The drumline vice president also is sharing love of drumming and his expertise to cultivate the next generation of drummers by volunteering with the Denver High School band.
“He was able to devote a lot of time and energy to the drummers’ improvement and brought a level of expertise that I don’t have,” said Dan Cooper ’01, Denver High School band instructor. “He really did a lot to develop the skill and confidence of our players.”
Next fall, as Orange Drumline president, he hopes to host the organization’s first one-day drumline camp for high school students. Klaassen also has started a new indoor drumline group, Revolution Indoor Percussion. Participation is open to the Waverly community, and the group incorporates marching drums and a stationary front ensemble to create thematic shows during the winter months. Revolution’s 21 members march on a giant tarp and rehearse weekly at The W.
“Indoor drumlines are not well-known around here, and that’s one reason we wanted to start one,” Klaassen said. “It can serve as an inspiration to the community.”
Klaassen hopes raising the groups’ visibility around the community will lead to more drumline outings; Revolution booked performances at area high schools this spring, and Orange Drumline will be looking for more shows in the fall.
“We can’t compete with this group just yet, but we can have local shows at high schools to spread the knowledge of indoor percussion ensembles and inspire others through it,” Klaassen said. “Then hopefully down the road, we will be able to compete at local and regional competitions.”
To do that, the drumline also must build up its equipment arsenal, a daunting task for a fledgling group that started with mostly secondhand and loaned drums. Though the student organization does receive some funds from Student Senate, it’s not nearly enough to buy and maintain the pieces they need.
Some members have stepped up and purchased music, drumsticks, and drum heads on their own, but there are other more expensive items still on the wish list. Now they are raising funds for new drum harnesses, drum heads, a bass drum, snare drums, a vibraphone, and a marimba.“
Previous drumline presidents had to buy the cheapest harnesses possible, and we’re honestly finding them to be inadequate to do what we need to do,” Klaassen said.
He won’t, however, allow that to stand in the way of his vision to build up the Orange Drumline and push his fellow musicians to bigger and better performances, a view he shares with this year’s president, Steven Zahn ’16.
In addition to Kastle Kapers, the drumline played with the Pep Band at Wartburg football games, accompanied the Outfly morning proclamation, and performed along Bremer Avenue for Waverly’s popular Christmas on Main event.
To prepare for these events, drumline members commit to weekly practices and must memorize the music. The men and women—most are not music majors—play snare, tenor, and bass drums as well as cymbals.
Though most of the drumline’s 10 to 12 members took the summer off, Klaassen knew the group couldn’t simply wait until fall if the performing percussionists wanted to reach the next level.
“A friend and I back home started writing music and the drill, the choreography,” Klaassen said. “Then we sent that music out so people could start looking at it over the summer, and when we got back to campus, we started rehearsals.”
The extra effort paid off on the big stage during Kastle Kapers.
“We’ve played at Kastle Kapers for four years, and this year was our best,” said Zahn, who graduates in May. “I can’t wait to see their performance next year—I’m coming back to see it.”

----------

## EXERCISE REQUIREMENTS
A. Please answer these questions about the Orange Drumline text:
(i) How many members does Revolution Indoor Percussion have?
(ii) Who is this year's Orange Drumline president?
(iii) For which Waverly event did the drumline perform along Bremer Avenue?
B. Quote the Orange Drumline text word for word, beginning at "In addition to" and ending after "well as cymbals.".

Records from a data collection:
----------

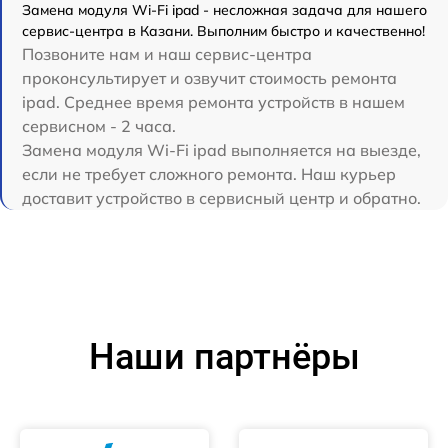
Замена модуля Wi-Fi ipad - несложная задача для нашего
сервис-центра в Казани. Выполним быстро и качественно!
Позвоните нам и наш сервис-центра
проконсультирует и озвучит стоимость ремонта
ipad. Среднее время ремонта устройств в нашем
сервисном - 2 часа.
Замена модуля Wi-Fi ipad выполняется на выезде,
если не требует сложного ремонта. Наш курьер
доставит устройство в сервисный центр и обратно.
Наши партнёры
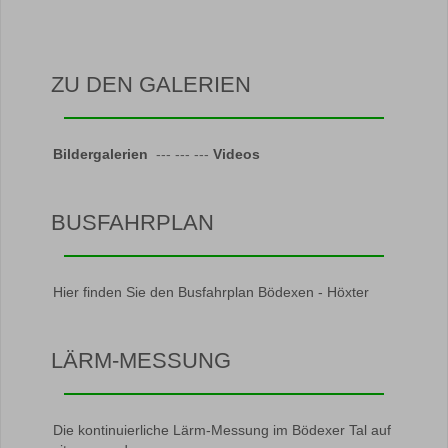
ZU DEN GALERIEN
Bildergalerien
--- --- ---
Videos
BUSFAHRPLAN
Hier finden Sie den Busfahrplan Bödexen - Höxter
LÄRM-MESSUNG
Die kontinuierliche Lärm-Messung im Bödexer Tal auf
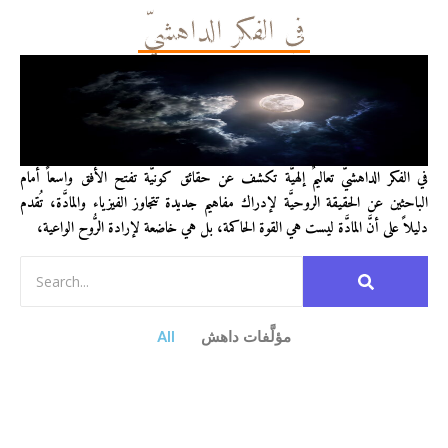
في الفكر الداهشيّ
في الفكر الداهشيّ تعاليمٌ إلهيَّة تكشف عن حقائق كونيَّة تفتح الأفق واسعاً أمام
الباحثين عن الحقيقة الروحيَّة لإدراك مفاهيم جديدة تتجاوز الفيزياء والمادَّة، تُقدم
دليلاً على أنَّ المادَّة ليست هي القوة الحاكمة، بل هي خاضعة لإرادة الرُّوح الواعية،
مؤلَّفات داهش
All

----------

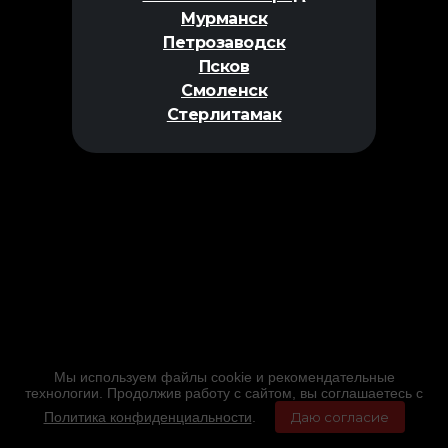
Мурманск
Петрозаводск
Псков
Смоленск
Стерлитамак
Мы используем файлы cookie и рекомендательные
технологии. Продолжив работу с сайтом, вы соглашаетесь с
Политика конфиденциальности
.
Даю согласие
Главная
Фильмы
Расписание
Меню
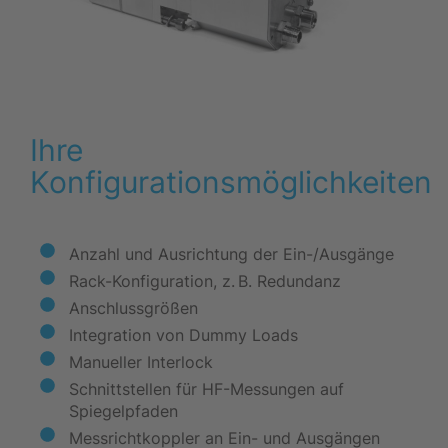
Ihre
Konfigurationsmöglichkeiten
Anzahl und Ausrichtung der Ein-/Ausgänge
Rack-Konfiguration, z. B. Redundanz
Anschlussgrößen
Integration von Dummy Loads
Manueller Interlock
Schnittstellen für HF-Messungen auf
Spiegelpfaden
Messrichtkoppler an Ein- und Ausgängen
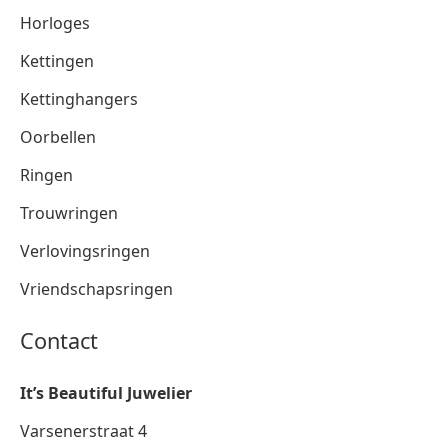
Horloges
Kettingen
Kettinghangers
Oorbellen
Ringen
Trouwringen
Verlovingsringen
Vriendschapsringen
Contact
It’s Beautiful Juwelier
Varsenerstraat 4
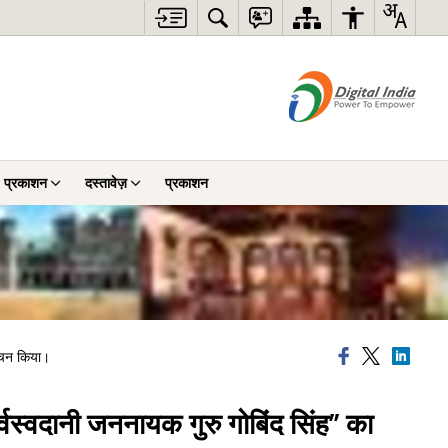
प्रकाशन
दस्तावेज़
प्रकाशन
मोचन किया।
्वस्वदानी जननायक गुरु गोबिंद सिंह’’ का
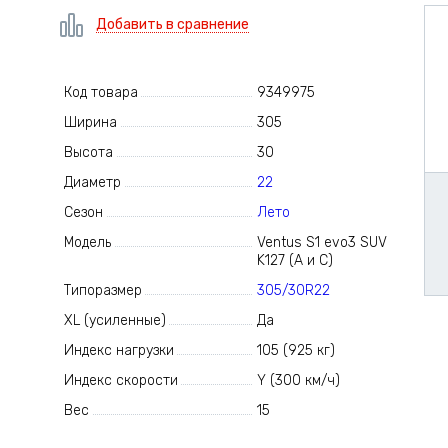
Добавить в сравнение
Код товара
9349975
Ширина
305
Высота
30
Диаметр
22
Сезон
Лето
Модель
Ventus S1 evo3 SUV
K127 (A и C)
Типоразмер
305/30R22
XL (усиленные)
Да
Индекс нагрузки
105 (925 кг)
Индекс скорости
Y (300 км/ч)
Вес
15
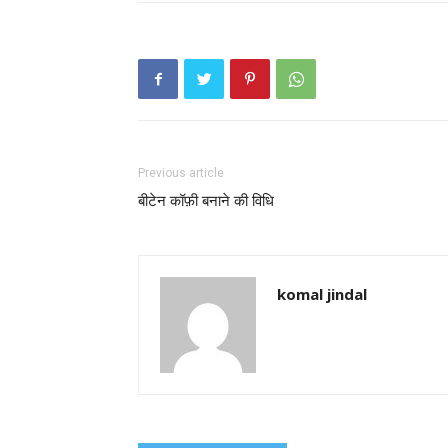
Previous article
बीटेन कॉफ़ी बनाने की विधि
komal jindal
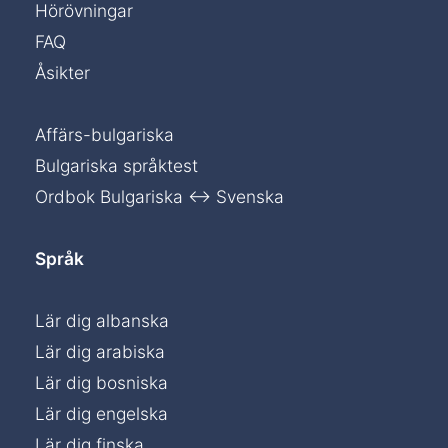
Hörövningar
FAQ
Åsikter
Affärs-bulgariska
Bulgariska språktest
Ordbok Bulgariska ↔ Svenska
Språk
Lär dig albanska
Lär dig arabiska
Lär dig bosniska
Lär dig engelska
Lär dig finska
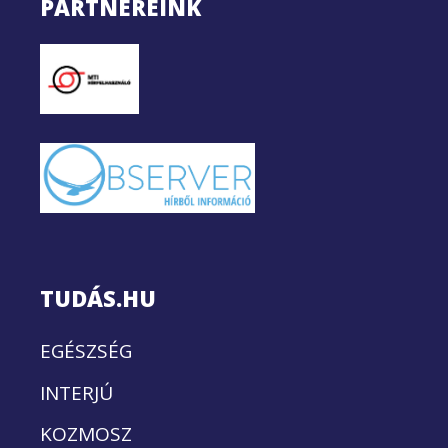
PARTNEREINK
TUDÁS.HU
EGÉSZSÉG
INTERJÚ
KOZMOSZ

----------

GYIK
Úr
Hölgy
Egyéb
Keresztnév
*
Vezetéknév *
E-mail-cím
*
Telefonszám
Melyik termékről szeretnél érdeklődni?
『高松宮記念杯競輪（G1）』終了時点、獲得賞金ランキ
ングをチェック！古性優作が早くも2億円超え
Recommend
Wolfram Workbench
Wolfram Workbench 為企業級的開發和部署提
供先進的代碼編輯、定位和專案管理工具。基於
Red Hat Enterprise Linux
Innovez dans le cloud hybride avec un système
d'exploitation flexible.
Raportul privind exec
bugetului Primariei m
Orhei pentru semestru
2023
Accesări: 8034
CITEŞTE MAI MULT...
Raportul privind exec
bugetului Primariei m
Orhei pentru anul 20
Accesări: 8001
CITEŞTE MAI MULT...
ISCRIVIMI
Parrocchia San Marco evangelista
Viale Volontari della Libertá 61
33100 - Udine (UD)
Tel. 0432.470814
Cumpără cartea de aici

----------

## LIST OF ANSWERS
A.
(i) 21
(ii) Steven Zahn ’16
(iii) Christmas on Main

B.
In addition to Kastle Kapers, the drumline played with the Pep Band at Wartburg football games, accompanied the Outfly morning proclamation, and performed along Bremer Avenue for Waverly’s popular Christmas on Main event.
To prepare for these events, drumline members commit to weekly practices and must memorize the music. The men and women—most are not music majors—play snare, tenor, and bass drums as well as cymbals.